Preparation for transport is dependent on the type of emergency. Owners should be instructed at the time of the initial call as to the safest, most appropriate means of hauling their horse. If referring an emergency to another hospital, the referral hospital should be contacted before transport and any specific instructions for transport obtained.
It is vitally important that the person hauling the sick or injured horse be provided with accurate, easy-to-follow directions to the hospital, and contact telephone numbers should be provided in the event that the driver becomes lost, the horse's condition deteriorates, or the horse dies in route. The driver should also be instructed to call the practice when they are estimated to be within 15 to 30 minutes of the practice or if the horse dies. The following are recommendations
for the transport of horses suffering from specific emergency conditions.

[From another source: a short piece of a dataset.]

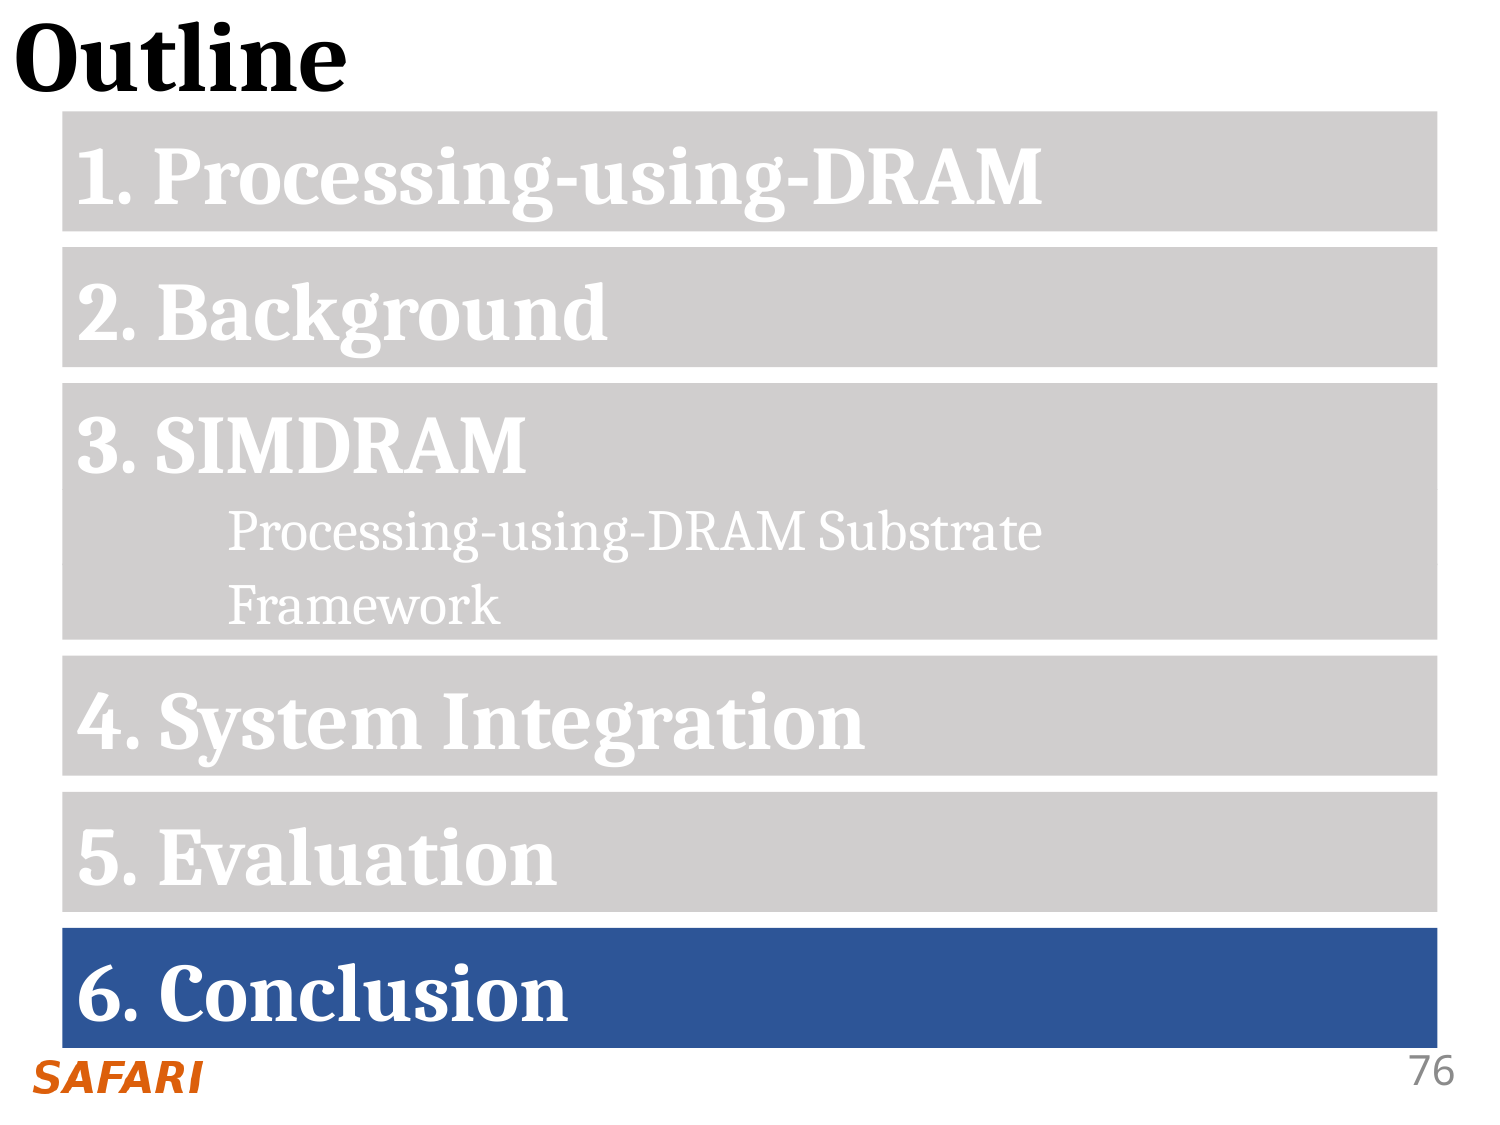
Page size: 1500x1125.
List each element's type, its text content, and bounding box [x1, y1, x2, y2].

title Outline [0, 0, 1475, 119]
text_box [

Clients often are fearful of transporting patients with severe abdominal pain. In particular those patients that frequently lie down. Although there are risks in hauling these patients, even the most painful and sickest horses usually endure the trailer ride. The horse's concentration is often drawn away from its abdominal pain by the necessity to maintain balance. Patients suffering from dehydration or shock will benefit from the administration of IV crystalloid fluids and hypertonic saline solutions before loading on the trailer. These patients are best hauled in a slant load or two-horse trailer with chest and rear bars to allow the horse to lean as desired. Horses with severe abdominal pain can also be hauled in an open stock trailer to allow them to lie down, if desired. Horses can be mildly sedated and NSAIDs administered to relieve pain. If the trailer ride will last longer than the expected action of the sedation, the hauler may be provided with additional doses of a medication, such as xylazine, that can be administered intramuscularly. The hauler can stop at set intervals to check on the condition of the horse and readminister sedation if needed. In extreme cases, IV fluids may be provided to horses during transport. Fluids may be hung from the ceiling of the trailer; however, a plan for regularly scheduled stops must be made to ensure that the fluids do not run out and allow blood to back up and obstruct the catheter. Colic horses should also have a nasogastric tube passed and gastric reflux removed immediately before loading.